### Page excerpt
Friday, October 31, 2014

Have You Read the Koran?

I read the Koran. This is my take. 

I have nothing much positive to say about the Koran except that it’s good I read it to know the terrible awful truth. Even literarily it has practically no merit. Yes, it’s a translation but so is a lot of what I read including the Bible. I’m still miffed at Clifton Fadiman for putting the Koran in while leaving the Bible out of his “Lifetime Reading Plan” which I've been following more or less for several years. He gave the lame excuse that everybody has read it. Well, haven’t we all read a lot of the books on his 200plus list? And haven’t over a billion people read the Koran? He could have had us read selections from the Bible at least. Of all these books, the Bible is certainly one that can be read over and over. It is obvious to me that the Bible runs circles around everything else, especially the Koran, as classic literature alone. It’s sad, really.

The Koran wasn’t difficult to read. It was mainly repetitive and boring. I did learn some troubling things about the Muslim religion. Very troubling.

1. It is mainly a denouncing of Jesus Christ as Messiah. Over and over it says that God having a son is a “monstrous falsehood”(219). This is what is called anti-Christ. If we are Christians, we should look at this book and this religion as evil. It doesn’t just proclaim its own tenets, it is obsessed with bashing Christianity. Strange. It’s just like the anti-Christs in The Book of Mormon who mocked people’s beliefs and denied the need for repentance and salvation through Christ.

2. It is inconsistent and self-serving. If, as it says, Jesus was not the Christ, then he was lying about himself when he said he was the Son of God, etc. But the Koran accepts Jesus as a prophet. It follows that they are saying a prophet can also be a liar and teach falsehoods. Also there is no love your enemies or golden rule in the Koran. It’s: do evil to those who do evil to you.

3. It teaches that we make it to heaven on our own merits (by attending to prayers, rendering alms, and firmly believing in the life to come, p. 264). This is also anti-Christ as Savior and Redeemer. It presumes that human beings can save themselves by doing enough good stuff. (This of course engenders pride. Christians believe we make it to heaven by relying only on the merits of Christ. This is how we develop all those godly traits like humility and patience and charity.)

### Provided records
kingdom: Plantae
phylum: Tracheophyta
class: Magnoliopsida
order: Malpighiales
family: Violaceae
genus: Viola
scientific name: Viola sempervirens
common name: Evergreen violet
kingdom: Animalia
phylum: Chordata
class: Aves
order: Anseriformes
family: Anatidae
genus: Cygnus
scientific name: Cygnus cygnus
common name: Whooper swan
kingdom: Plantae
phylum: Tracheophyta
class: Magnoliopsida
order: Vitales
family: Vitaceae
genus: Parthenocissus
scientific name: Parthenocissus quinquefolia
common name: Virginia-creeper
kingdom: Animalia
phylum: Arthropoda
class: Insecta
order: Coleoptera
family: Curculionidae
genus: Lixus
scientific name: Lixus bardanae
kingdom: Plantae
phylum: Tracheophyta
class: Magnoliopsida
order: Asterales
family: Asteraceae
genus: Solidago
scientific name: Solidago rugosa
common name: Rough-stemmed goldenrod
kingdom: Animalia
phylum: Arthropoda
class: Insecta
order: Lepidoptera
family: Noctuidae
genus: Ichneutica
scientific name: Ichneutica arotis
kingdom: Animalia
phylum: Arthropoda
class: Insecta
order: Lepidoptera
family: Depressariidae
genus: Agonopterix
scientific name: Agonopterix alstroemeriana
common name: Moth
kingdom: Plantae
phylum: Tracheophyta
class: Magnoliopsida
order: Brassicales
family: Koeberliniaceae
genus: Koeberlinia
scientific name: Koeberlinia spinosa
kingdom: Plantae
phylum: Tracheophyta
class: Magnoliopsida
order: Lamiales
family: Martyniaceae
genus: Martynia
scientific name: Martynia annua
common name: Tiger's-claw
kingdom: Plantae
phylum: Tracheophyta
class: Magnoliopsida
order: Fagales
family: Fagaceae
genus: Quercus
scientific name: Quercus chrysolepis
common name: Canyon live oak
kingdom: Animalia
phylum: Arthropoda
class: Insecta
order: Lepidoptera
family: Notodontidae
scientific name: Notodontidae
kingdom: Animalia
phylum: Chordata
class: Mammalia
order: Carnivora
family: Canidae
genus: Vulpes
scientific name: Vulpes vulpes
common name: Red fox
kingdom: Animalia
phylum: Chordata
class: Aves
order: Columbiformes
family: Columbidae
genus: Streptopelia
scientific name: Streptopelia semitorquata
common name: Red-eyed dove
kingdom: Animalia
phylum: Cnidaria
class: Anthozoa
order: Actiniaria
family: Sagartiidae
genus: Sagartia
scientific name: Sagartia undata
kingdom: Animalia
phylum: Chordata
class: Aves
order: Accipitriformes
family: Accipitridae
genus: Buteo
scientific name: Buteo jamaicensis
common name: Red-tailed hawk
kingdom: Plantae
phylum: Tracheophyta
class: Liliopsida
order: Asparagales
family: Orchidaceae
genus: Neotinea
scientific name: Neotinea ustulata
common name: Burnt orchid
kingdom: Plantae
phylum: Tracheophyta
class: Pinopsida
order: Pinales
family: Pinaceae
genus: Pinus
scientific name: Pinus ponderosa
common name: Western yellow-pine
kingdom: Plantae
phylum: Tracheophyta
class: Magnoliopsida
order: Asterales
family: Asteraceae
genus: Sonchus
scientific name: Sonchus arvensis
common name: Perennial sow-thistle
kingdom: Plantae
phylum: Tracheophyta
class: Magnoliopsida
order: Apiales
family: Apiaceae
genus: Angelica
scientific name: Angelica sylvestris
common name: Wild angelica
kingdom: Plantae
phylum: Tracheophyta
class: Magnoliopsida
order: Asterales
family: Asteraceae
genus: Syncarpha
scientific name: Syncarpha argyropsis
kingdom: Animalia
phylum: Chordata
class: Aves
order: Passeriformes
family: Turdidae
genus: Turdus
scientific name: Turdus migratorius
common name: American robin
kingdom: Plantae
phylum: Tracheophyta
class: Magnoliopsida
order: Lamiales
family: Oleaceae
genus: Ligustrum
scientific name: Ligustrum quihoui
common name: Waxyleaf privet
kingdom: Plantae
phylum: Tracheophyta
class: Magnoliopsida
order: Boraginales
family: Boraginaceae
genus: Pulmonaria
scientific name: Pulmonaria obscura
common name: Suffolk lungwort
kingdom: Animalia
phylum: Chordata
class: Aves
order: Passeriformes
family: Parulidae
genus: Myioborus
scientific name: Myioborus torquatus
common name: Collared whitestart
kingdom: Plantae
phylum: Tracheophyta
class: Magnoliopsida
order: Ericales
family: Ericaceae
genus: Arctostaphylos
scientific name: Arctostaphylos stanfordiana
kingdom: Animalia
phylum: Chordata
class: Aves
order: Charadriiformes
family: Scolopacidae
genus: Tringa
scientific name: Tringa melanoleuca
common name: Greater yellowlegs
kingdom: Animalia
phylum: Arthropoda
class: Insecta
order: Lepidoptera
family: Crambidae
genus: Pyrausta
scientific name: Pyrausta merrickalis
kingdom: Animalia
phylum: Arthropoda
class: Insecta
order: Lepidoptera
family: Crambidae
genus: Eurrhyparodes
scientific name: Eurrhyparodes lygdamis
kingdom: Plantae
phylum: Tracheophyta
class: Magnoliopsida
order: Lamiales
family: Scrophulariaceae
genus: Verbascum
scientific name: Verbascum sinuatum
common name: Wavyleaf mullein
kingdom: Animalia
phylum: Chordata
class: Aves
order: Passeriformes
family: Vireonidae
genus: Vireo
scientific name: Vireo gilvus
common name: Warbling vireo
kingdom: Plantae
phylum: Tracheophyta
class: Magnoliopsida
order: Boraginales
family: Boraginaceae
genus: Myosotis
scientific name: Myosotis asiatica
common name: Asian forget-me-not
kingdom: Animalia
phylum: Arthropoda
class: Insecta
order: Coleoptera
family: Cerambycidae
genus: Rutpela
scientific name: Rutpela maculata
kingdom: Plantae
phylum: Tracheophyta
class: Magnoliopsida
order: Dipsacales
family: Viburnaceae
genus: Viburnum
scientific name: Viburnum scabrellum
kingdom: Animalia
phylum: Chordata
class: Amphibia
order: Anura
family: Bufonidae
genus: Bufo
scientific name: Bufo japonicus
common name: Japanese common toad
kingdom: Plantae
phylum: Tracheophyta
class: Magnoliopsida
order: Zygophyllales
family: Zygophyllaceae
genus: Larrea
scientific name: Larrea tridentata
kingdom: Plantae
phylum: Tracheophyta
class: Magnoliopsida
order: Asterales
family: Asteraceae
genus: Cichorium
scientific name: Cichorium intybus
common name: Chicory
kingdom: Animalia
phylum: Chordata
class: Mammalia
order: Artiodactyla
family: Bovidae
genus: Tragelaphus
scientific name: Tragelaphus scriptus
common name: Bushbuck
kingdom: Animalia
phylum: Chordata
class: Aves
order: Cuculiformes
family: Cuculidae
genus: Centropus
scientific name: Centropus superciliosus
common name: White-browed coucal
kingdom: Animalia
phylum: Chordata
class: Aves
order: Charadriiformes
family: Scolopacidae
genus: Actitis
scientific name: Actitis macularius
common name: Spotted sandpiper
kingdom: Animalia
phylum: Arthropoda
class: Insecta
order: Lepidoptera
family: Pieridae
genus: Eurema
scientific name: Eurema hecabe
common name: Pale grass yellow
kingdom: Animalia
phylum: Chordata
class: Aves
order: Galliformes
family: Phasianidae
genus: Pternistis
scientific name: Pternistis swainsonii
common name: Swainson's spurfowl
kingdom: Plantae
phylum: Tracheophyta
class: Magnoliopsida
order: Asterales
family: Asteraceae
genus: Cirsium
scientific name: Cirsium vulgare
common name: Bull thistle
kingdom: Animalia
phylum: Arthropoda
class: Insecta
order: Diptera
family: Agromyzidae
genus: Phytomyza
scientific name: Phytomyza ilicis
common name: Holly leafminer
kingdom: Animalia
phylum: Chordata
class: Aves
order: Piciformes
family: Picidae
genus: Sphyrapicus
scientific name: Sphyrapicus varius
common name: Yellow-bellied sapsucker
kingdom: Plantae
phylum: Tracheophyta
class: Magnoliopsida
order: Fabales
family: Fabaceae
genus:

### What to work on
• a. Copy the passage from "I have nothing" to "It’s sad, really." in the post about reading the Koran.
• b. Continue the post about reading the Koran from where it stops.

### Answer list
• a.
I have nothing much positive to say about the Koran except that it’s good I read it to know the terrible awful truth. Even literarily it has practically no merit. Yes, it’s a translation but so is a lot of what I read including the Bible. I’m still miffed at Clifton Fadiman for putting the Koran in while leaving the Bible out of his “Lifetime Reading Plan” which I've been following more or less for several years. He gave the lame excuse that everybody has read it. Well, haven’t we all read a lot of the books on his 200plus list? And haven’t over a billion people read the Koran? He could have had us read selections from the Bible at least. Of all these books, the Bible is certainly one that can be read over and over. It is obvious to me that the Bible runs circles around everything else, especially the Koran, as classic literature alone. It’s sad, really.

• b.
4. They don’t believe God has to follow eternal laws but will forgive you just because He can or wants to. The Koran says to repent, yes, but there is no divine advocate. They presume they can purify themselves. They have very harsh punishments for grievous sins I guess because they have no other recourse (no Savior). Hence, the hundred lashes for adultery, cutting off of limbs, and so on. Tragically, they are fooling themselves.

5. Heaven is just luxury; there is no eternal increase or spiritual progression like we believe. Doesn’t it sound so pointless? It’s like that Twilight Zone episode, "A Nice Place to Visit,” in which the man gets all the selfish things he wants after he dies and it turns out to be hell instead of heaven. Muslims want earthly rewards (ease, physical comforts, gratification of base appetites) in heaven (218). I don’t think it works that way. I think exaltation is about selflessness and truth and goodness and progress. It’s a spiritual place for striving spiritual beings.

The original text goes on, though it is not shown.